The burger giant counts 150,000 employees among its corporate workforce and its non-franchised restaurants. More than half of these employees work outside the United States. Its total workforce, including employees at its franchised restaurants, is over 2 million.

The layoffs come as McDonald’s embarks on a restructuring plan, “Accelerating the Arches 2.0,” in which the company aims to open more restaurants in response to increased demand. The company already has more than 38,000 restaurants in more than 100 countries, according to its website. It plans to add 1,900 locations in 2023, chief financial officer Ian Borden said in a call with investors in January.

Unlike big companies that have reduced head count to lower costs amid weak performance, McDonald’s is making the move at a moment of relative strength, according to Adam Chandler, journalist and author of “Drive-Thru Dreams: A Journey Through the Heart of America’s Fast-Food Kingdom.” The motivation is to make one of the world’s biggest corporations more “nimble,” Chandler said.

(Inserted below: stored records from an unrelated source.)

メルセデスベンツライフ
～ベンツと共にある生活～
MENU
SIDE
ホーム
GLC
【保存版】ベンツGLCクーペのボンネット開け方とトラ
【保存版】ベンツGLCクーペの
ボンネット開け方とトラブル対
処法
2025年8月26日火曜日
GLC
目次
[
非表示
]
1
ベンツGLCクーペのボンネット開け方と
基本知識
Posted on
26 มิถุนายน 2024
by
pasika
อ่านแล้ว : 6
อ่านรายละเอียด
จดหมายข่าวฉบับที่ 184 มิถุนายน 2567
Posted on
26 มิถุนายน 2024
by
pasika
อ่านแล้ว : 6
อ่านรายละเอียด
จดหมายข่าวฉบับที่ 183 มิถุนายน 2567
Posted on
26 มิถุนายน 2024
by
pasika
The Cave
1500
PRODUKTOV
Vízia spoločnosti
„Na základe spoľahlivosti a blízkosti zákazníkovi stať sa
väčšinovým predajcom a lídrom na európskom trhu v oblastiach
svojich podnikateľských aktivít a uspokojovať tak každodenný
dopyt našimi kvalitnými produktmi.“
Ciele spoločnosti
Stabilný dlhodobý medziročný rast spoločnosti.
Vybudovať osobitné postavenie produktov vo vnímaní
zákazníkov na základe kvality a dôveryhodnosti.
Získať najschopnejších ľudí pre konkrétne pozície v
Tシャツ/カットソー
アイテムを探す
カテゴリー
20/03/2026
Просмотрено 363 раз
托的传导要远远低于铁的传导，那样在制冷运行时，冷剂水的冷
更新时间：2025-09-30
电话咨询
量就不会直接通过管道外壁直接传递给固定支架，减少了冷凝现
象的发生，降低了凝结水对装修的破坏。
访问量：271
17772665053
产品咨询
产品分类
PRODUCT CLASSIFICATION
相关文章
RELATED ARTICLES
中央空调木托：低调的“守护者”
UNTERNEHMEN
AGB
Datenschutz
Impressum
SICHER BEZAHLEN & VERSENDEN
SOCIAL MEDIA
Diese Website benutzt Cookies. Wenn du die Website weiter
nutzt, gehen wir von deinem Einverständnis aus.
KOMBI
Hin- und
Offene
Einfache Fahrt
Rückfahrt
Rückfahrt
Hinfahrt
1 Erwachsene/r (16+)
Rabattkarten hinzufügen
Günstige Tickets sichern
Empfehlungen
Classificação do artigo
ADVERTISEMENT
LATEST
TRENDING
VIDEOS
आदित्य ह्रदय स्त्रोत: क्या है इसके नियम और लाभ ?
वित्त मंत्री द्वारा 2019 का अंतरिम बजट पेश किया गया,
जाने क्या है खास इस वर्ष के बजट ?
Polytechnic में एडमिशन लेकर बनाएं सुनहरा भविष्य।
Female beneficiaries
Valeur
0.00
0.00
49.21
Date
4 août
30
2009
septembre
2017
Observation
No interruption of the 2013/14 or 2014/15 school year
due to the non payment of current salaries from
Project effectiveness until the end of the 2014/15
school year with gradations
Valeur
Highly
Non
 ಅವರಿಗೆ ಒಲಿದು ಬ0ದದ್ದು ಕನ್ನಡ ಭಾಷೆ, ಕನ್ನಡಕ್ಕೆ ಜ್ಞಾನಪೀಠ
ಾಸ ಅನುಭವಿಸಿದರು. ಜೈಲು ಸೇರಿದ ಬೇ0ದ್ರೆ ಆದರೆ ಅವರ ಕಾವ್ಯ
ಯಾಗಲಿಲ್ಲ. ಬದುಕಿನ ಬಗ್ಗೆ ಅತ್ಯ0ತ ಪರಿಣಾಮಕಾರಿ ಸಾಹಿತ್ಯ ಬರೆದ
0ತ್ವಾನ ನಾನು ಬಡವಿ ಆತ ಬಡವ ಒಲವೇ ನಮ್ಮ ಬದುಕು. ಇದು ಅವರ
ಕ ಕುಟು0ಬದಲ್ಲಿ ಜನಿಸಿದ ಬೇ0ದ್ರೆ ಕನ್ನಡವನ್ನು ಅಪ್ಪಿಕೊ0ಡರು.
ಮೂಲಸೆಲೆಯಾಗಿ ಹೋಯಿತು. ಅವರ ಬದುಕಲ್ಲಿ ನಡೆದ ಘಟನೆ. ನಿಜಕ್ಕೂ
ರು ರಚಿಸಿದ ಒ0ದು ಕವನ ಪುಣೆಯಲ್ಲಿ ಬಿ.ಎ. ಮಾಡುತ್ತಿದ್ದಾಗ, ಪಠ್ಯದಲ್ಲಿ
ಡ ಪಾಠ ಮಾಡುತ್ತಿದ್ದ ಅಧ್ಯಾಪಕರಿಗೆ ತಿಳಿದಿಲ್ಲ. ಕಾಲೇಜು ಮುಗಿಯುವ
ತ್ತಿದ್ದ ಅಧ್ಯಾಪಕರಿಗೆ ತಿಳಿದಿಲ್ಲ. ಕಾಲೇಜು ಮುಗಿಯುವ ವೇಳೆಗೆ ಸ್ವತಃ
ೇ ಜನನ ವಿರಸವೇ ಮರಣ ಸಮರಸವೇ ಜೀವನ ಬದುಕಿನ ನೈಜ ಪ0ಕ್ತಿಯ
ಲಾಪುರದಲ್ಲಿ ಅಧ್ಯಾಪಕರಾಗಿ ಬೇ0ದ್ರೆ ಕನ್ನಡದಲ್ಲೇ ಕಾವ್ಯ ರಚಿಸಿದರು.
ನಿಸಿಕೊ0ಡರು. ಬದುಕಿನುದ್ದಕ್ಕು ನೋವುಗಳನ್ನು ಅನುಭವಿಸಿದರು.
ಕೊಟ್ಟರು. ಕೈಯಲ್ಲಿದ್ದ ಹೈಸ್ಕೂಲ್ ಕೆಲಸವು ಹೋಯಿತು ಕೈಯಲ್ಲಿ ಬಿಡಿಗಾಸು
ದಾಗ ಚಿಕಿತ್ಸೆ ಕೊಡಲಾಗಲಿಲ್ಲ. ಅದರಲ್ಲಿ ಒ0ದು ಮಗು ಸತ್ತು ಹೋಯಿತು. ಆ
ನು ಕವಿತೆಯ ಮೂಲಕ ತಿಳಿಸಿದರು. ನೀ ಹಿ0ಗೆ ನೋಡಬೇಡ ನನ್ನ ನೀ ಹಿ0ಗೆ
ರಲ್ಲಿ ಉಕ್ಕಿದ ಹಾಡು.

But it still strikes an odd tone for employees. “In general for morale and performance-based kinds of incentives, it doesn’t seem to make a ton of sense when you’ve been performing as well as McDonald’s has been performing,” Chandler said.

McDonald’s has benefited from recent inflationary pressures, with the company reporting in January that customers are heading to restaurants more often as they look for inexpensive meals. The burger giant has notched two consecutive quarters of heightened domestic traffic, even as other restaurants and retailers have experienced slowdowns amid widespread inflation. Its global comparable sales rose 10.9 percent in 2022 compared to the year before, the company said in its most recent earnings report.

“Overall, the consumer, whether it’s in Europe or in the U.S., is actually holding up better than what we would have probably expected a year ago or six months ago,” McDonald’s chief executive Chris Kempczinski said in January on a company earnings call.

The restructuring plan aims to “modernize” McDonald’s ways of working and help the company “scale innovations faster than ever before” to keep up with elevated demand, Kempczinski said in a message to employees at the time.

In the memo, Kempczinski noted that the company is “divided into silos,” an approach that was “outdated and self-limiting.”

“We are trying to solve the same problems multiple times, aren’t always sharing ideas and can be slow to innovate,” Kempczinski said.

Higher menu prices and strong menu innovation by McDonald’s have helped boost its traffic and customer transactions, according to Neil Saunders, managing director of analytics company GlobalData. But the company is still facing a great deal of cost pressure that’s causing it to streamline its operations.

With these layoffs, McDonald’s is “essentially getting ahead of potential pressures” on its business, Saunders said.

Fast-food prices spiked about 13 percent last year, outpacing cost increases in groceries according to Pricelisto, which tracks prices for U.S. fast-food companies and other popular businesses.

McDonald’s shares rose nearly 1 percent in trading Monday off the news about impending layoffs.